Thucydides, often thought of as the first true historian, should not just be examined on entirely historical ground; rather, he should be thoroughly investigated as a tragic writer depicting the demise of the Athenian state on moral grounds. This paradigmatic shift towards analyzing Thucydides as the “prose artist” generates multiple moral lessons. First, morality is a product of the psychological, not the divine. This is evidenced in Thucydides’s explanations for the failures of religion as the mediator of human relations (in what is a radical departure from some of the major thinkers of his time), his description of Athenian morals in Pericles’s Funeral Oration, and the grander pretext for the Spartan choice for conflict found within The Debate at Sparta and Declaration of War. The second moral lesson: human nature is self-aggrandizing, lustful for power, and dominating.
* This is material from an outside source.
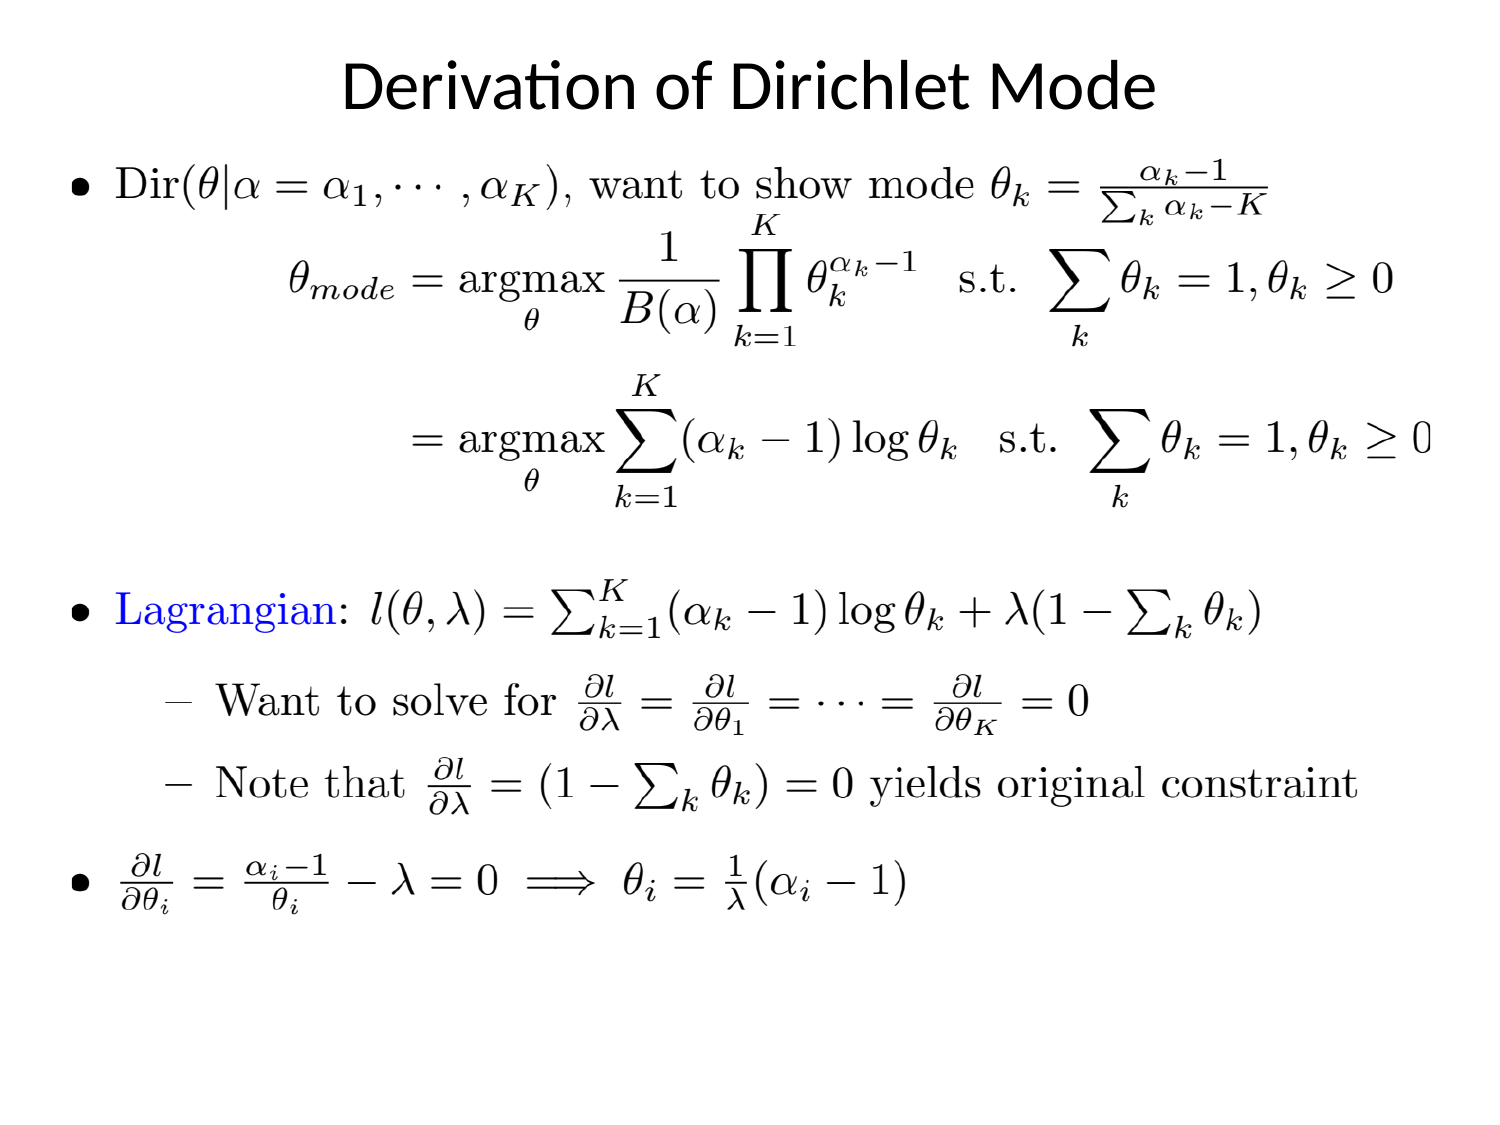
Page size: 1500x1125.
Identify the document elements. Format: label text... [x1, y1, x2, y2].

picture [71, 158, 1431, 932]
title Derivation of Dirichlet Mode [75, 0, 1425, 157]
Through his vivid writings within The Plague and Civil War in Corcyra, Thucydides asserts that, in the absence of the coercive measures of society, individuals engage in destructive, egoistic behavior that violates the moral principles intrinsic to each human being. Third and finally, Thucydides argues that adherence to moral law necessitates a state. Through his descriptions within Archaeology, The Plague, and Civil War in Corcyra, Thucydides posits that only through the construction of civil society do individuals adhere to moral standards. I also find Thucydides is certainly in major disagreement with many authors, such as Nietzsche, who declare a more realist and less moralistic view of the author of the History. Ultimately, what makes Thucydides’s work so groundbreaking is how applicable his work is even to this day. His moral lessons withstand the test of time and generate reasons why the existence of the civil society is a prerequisite to adherence to moral law and to subsequent prevention of the violent antagonisms intrinsic to unrestrained human nature.